Since its pilots voted overwhelmingly to support any union call for lawful or protected industrial action, Qantas management has started arguing with its pilots about its plans to restructure the airline group rather than their pay claims for a tiny 2.5% three-year pay deal.
This may prove to be a game-losing own goal.
To boil down the management response, it is that union demands that all Qantas pilots be trained to current Qantas standards and have their jobs paid and located in Australia are “excessive and unsustainable” and a “veto on change”.
Hello Treasury, the ATO, and members of parliaments? Can you drag your heads out of the trough in the Qantas Chairman’s Lounge long enough to digest something more important than your perks?
This is dangerous ground for Qantas, given that this implies that current piloting culture of excellence is unaffordable, and that jobs sent abroad will somehow translate into bigger profits at a time when mismanagement continues to drive a shrinking Qantas market share further towards oblivion.

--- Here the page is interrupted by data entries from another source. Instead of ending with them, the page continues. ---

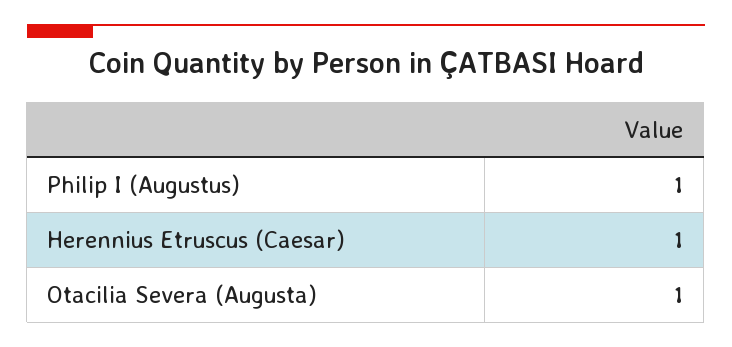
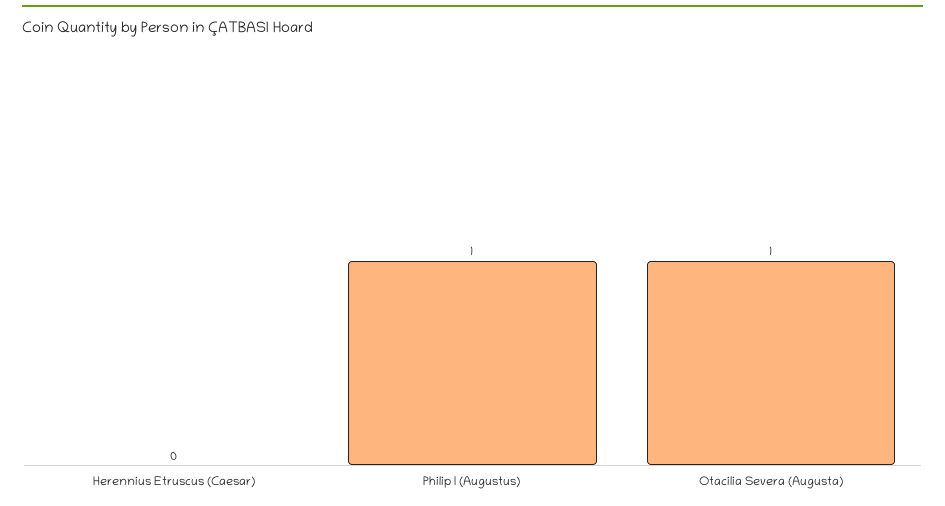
Herennius Etruscus (Caesar): 1 -> 0

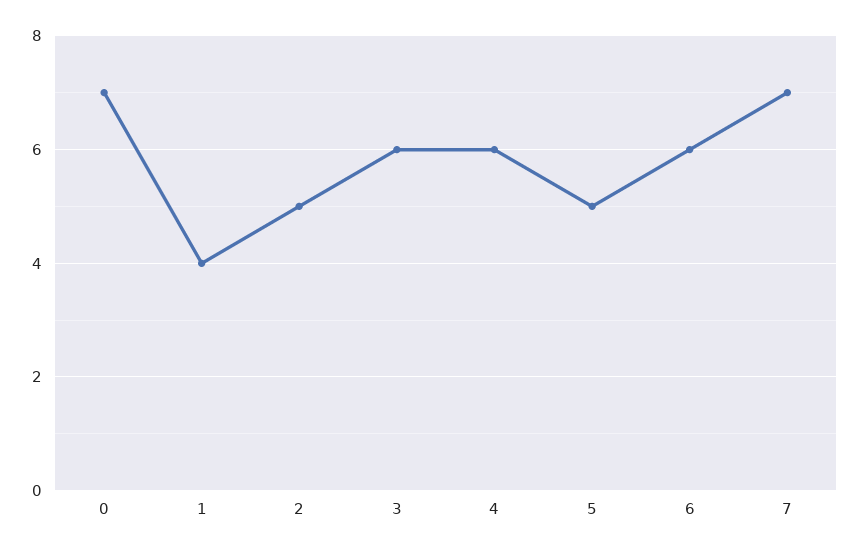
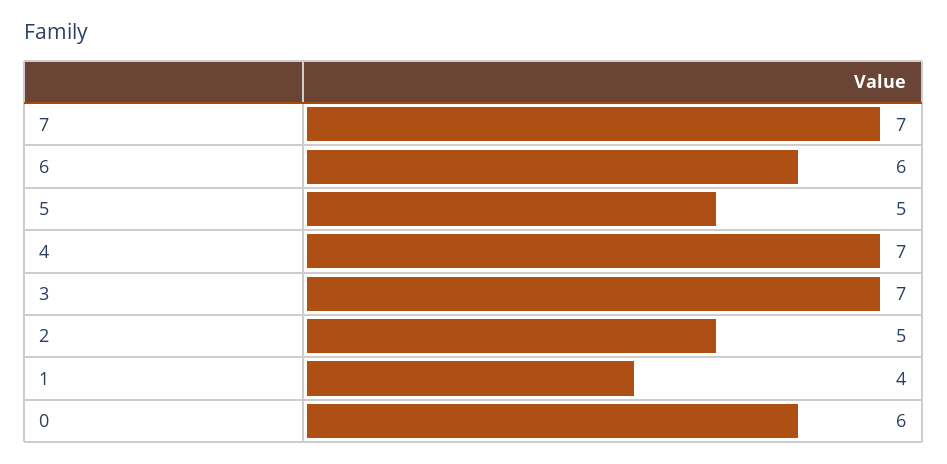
0: 7 -> 6
3: 6 -> 7
4: 6 -> 7

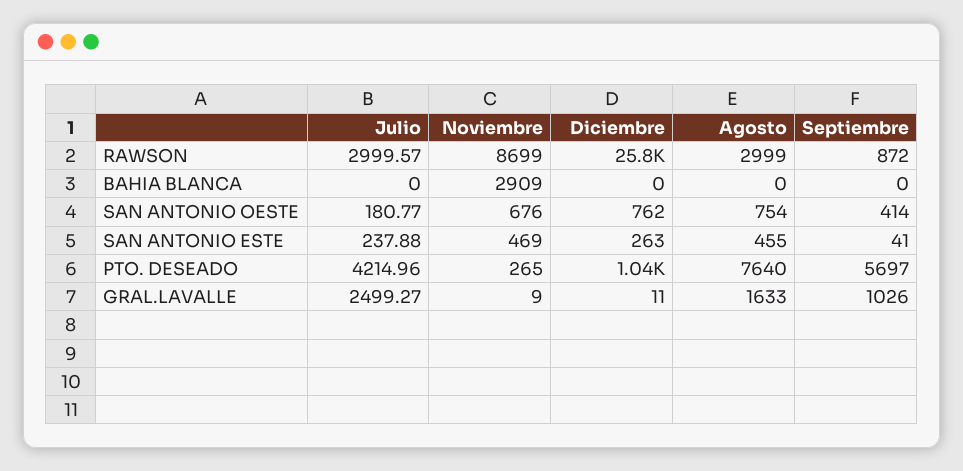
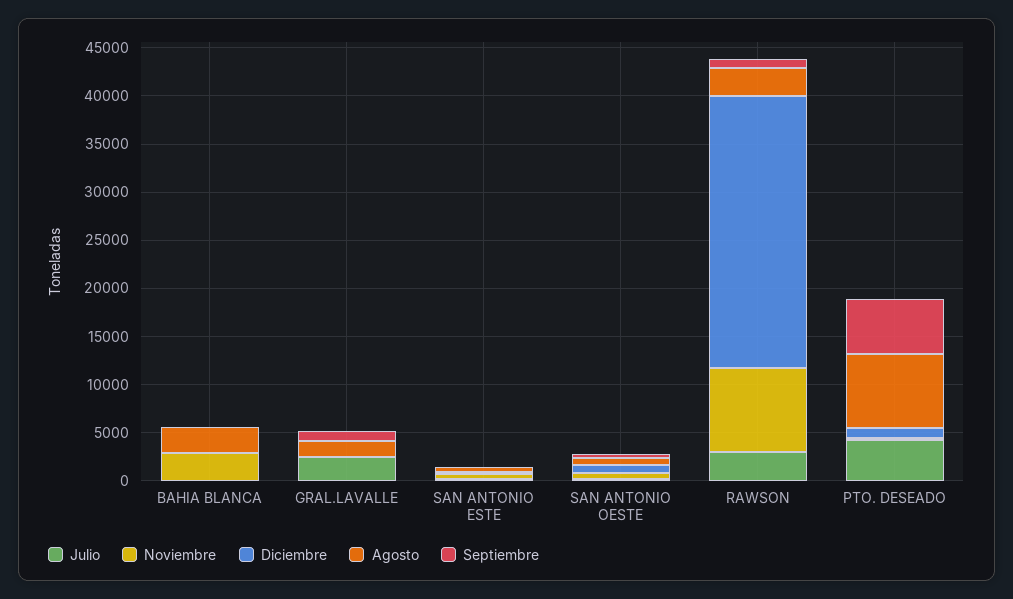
Diciembre, RAWSON: 25800 -> 28000
Agosto, BAHIA BLANCA: 0 -> 3000

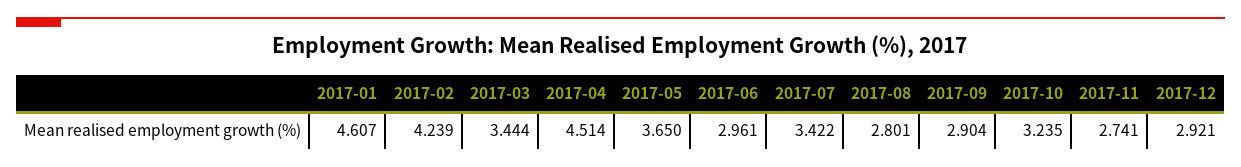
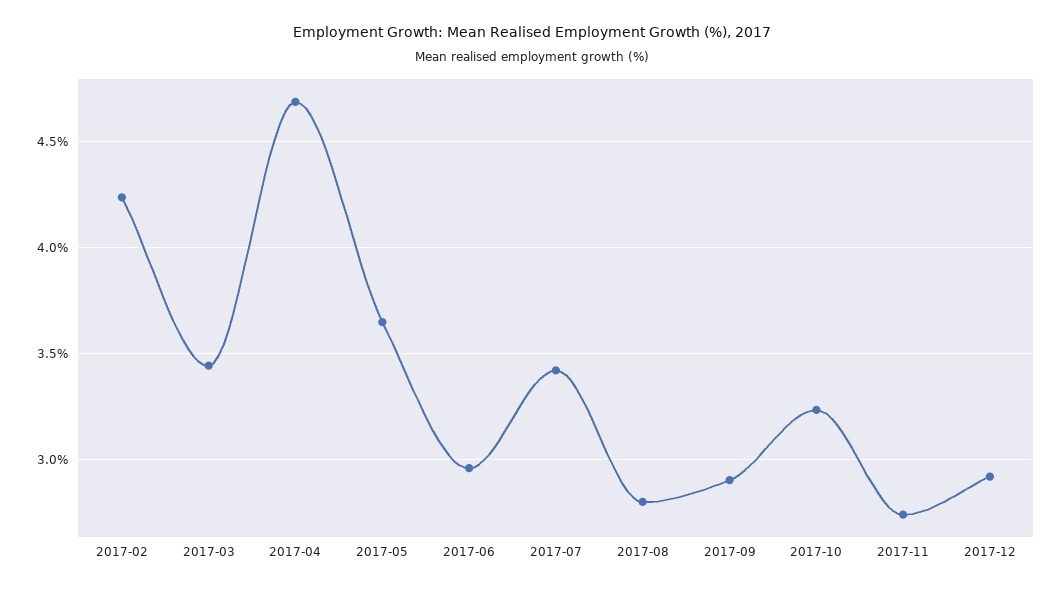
2017-01: 4.607 -> none
2017-04: 4.514 -> 4.7

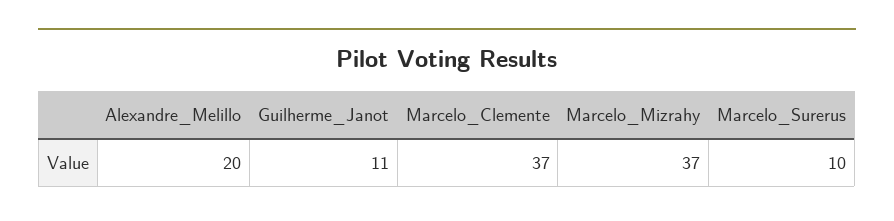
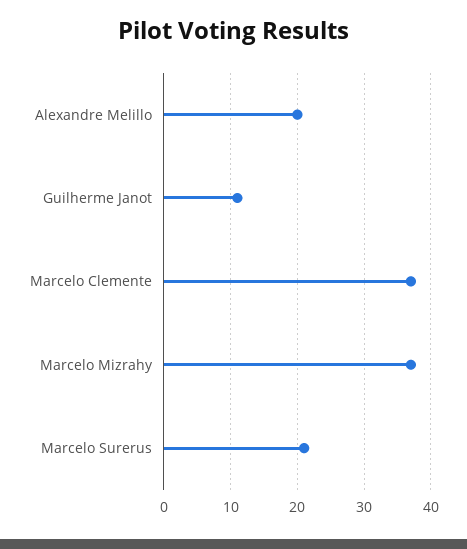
Marcelo_Surerus: 10 -> 21

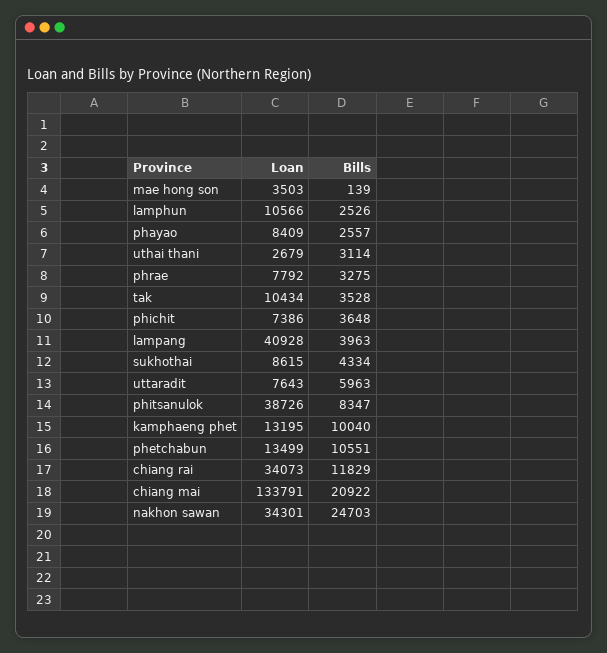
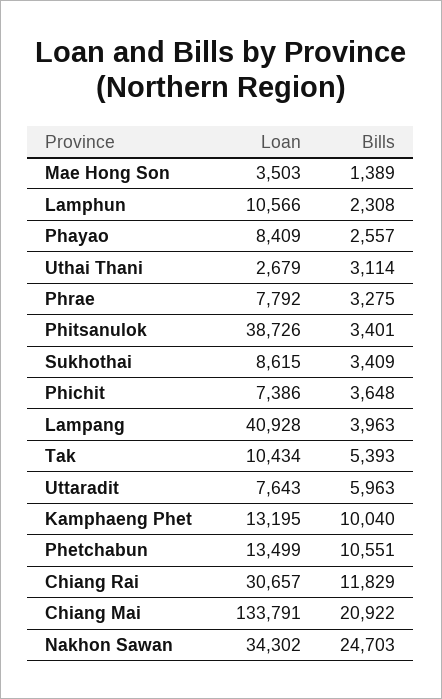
Bills, mae hong son: 139 -> 1389
Bills, lamphun: 2526 -> 2308
Bills, tak: 3528 -> 5393
Bills, sukhothai: 4334 -> 3409
Bills, phitsanulok: 8347 -> 3401
Loan, chiang rai: 34073 -> 30657
Loan, nakhon sawan: 34301 -> 34302

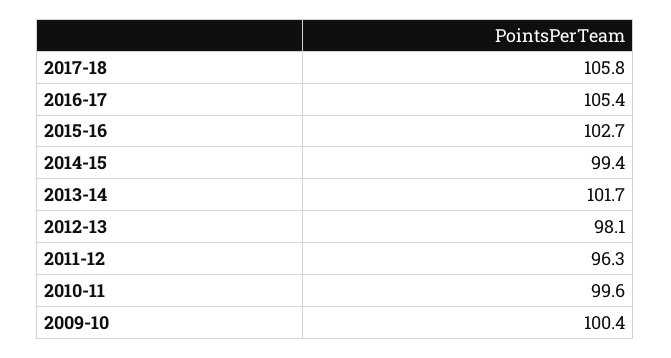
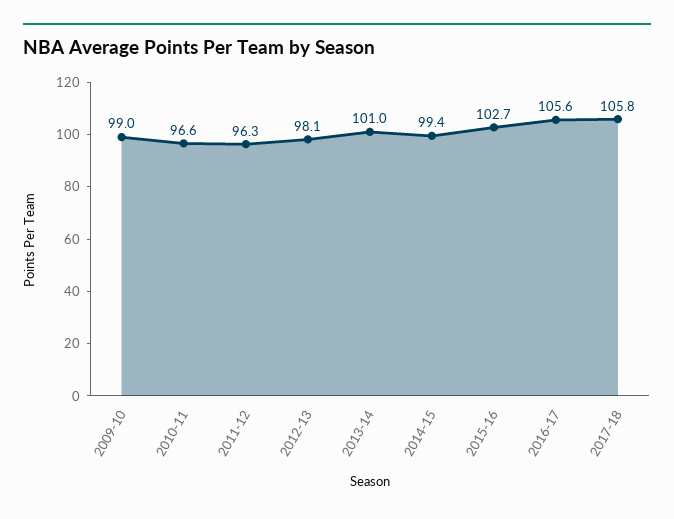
2016-17: 105.4 -> 105.6
2013-14: 101.7 -> 101
2010-11: 99.6 -> 96.6
2009-10: 100.4 -> 99

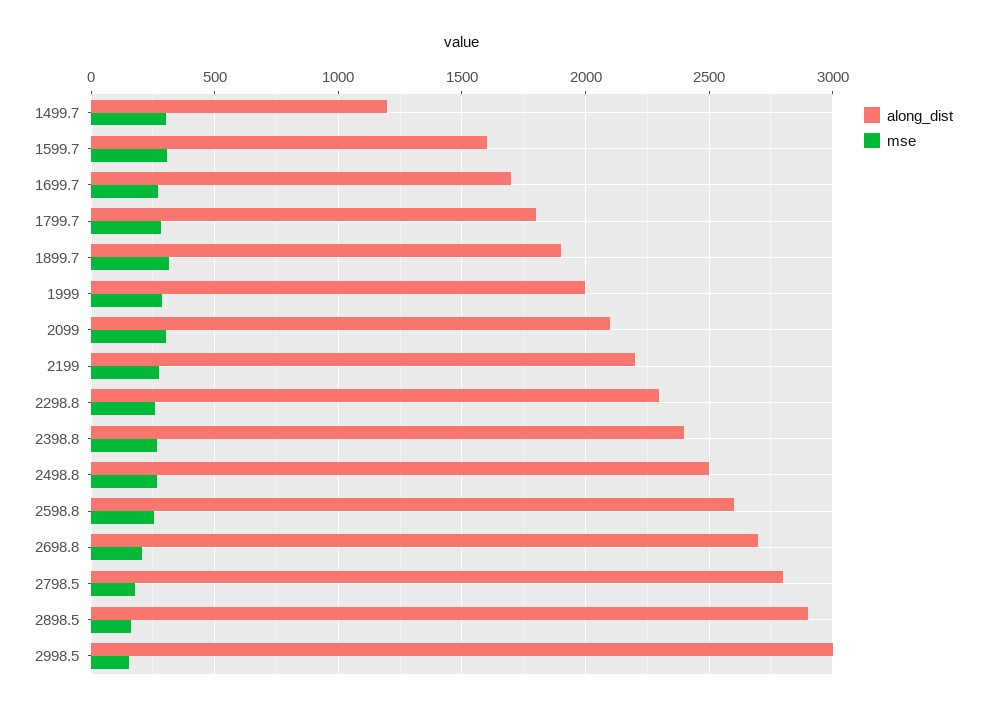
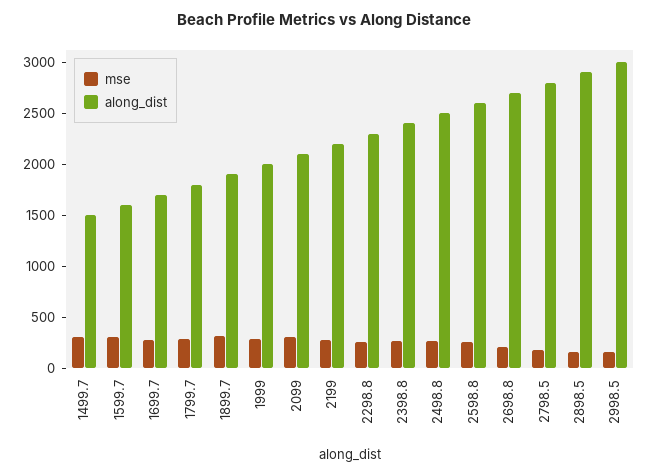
along_dist, 1499.7: 1200 -> 1500

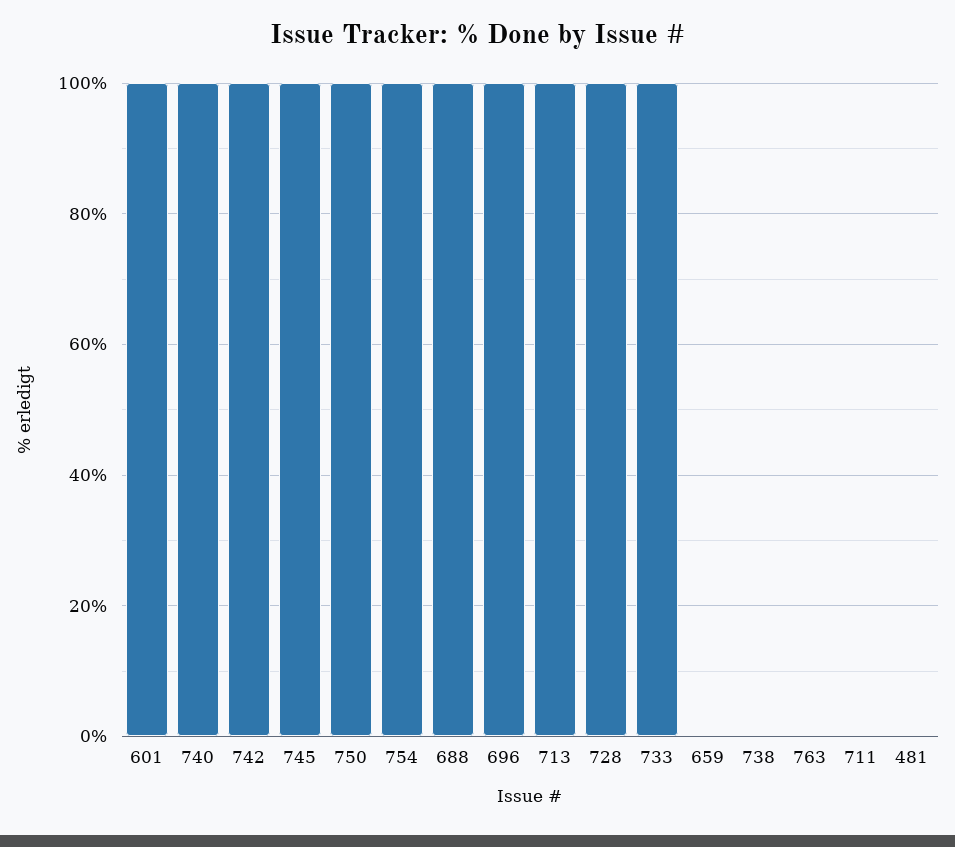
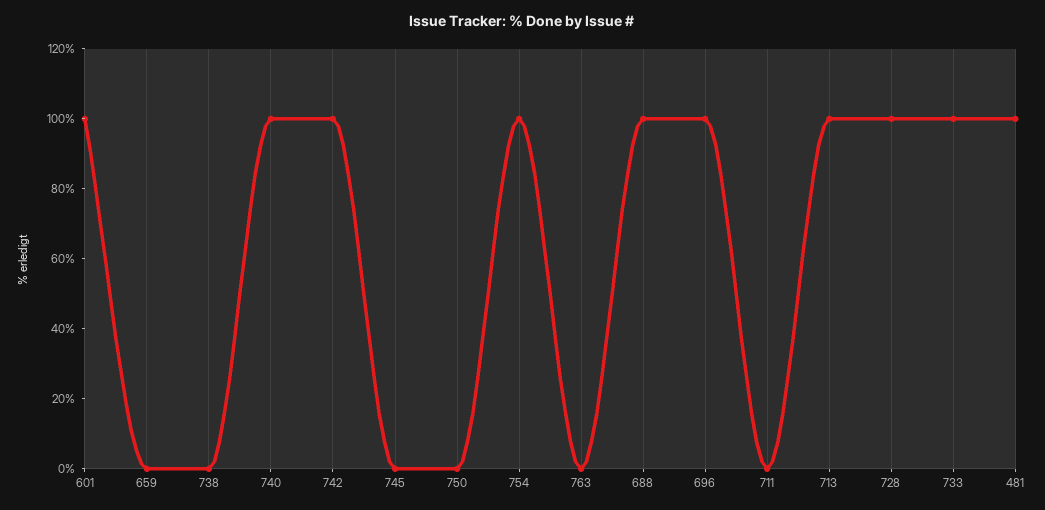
745: 100 -> 0
750: 100 -> 0
481: 0 -> 100

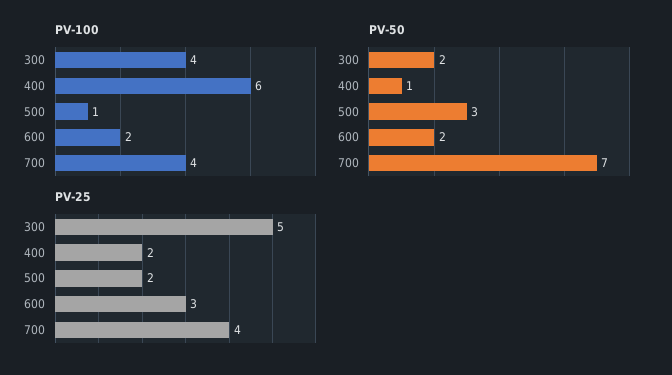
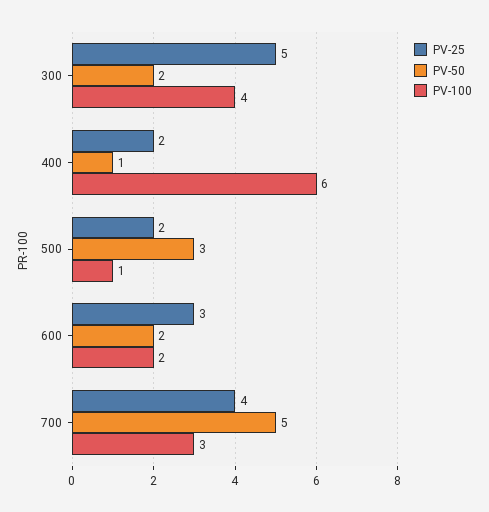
PV-100, 700: 4 -> 3
PV-50, 700: 7 -> 5

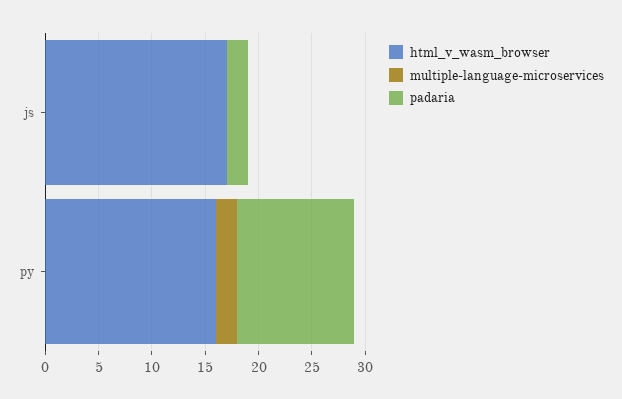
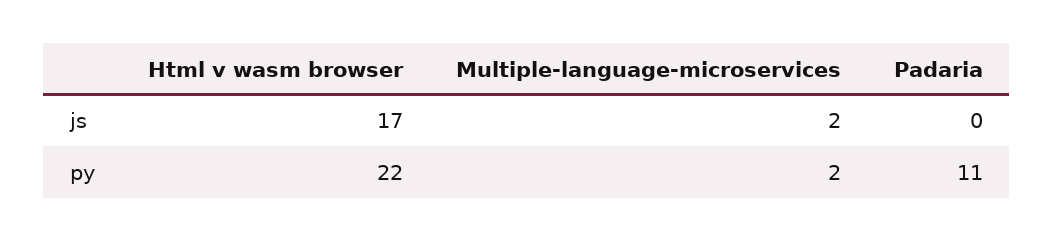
multiple-language-microservices, js: 0 -> 2
padaria, js: 2 -> 0
html_v_wasm_browser, py: 16 -> 22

The notion that a smaller Qantas, but one increasingly augmented by Qantas-controlled-and-financed entities flown and serviced by labour paid under Asian terms and conditions, is going to be a better Qantas, has become the real issue in this dispute.
The Australian and International Pilots Association has wedged management by taking on the role of defending public perceptions of Qantas excellence rather than promoting their claims for improved pay and conditions.
Qantas Group CEO Alan Joyce has already committed himself to a wide-ranging restructuring announcement on August 24, the day it reports its full year to June 30 results to shareholders who haven’t had a dividend for two years.
Joyce’s frequent claims that Qantas international is unsustainable and his equally frequent brushing aside of requests for disclosure as to how much that situation reflects the paying of costs associated with the Jetstar franchise can be read alongside claims by Jetstar group CEO Bruce Buchanan, that lower-paid, lower-experience pilots are better than those whose pay and conditions reflect a much more costly company investment in safety standards and professional experience.
Joyce was the CEO of Jetstar when it nearly destroyed an airliner in 2007 because it improperly changed and consequently degraded the standard operating procedures for a missed approach in its A320 fleet, one of which then nearly flew into the ground in fog trying to climb away from Melbourne’s Tullamarine Airport with the engines set to reduced rather than go-around thrust settings.
In his own public guidance, Joyce has talked up the merits of offshore alliances, ventures and service agreements, all of which remove from the direct control of Qantas those very things the public expect it to uphold, and that obviously threaten union jobs too.
After the very serious QF32 incident on November 4 last year, in which a defective Rolls-Royce engine disintegrated and severely damaged an Airbus A380, Joyce attacked the engine maker for its secrecy in not telling Qantas things it knew about that engine, and about its decision to “fix” the deficiencies in its own sweet time.
Yet Joyce continues to support such service agreements, where Qantas saves money, but is at the mercy of service failures by third parties that are replacing its own maintenance and engineering facilities and their decades of experience.
Similarly the airline is resisting Qantas pilot concerns that the carrier’s professional piloting standards are being traded in for external providers of pilots, some of whom will replace Australian pilots by being based somewhere in Asia, and flying to and from this country and then onwards to Europe and other destinations.
In what has been interpreted in pilot ranks as an effort to reduce redundancy costs in the impending August 24 restructure, Qantas last week told its pilots that they could apply for leave of absence for three years to fly as first officers for Emirates, its most aggressive and successful long-haul competitor.
For travellers uninterested in labour-management disputes, this is also a row about what Qantas will be in the future. Will it continue to be “the Spirit of Australia”, and will it continue to chest beat over being the national flag carrier when more of its experienced pilots are flying for foreign carriers, having been replaced by lower-paid, less-experienced foreign pilots?
It is a very perverse outlook. Experienced Qantas pilots forced abroad, to strengthen the likes of Emirates and Singapore Airlines, while the pilots they reject get hired by Qantas Asian franchises because they are cheap, inexperienced and supposedly good for the bottom line.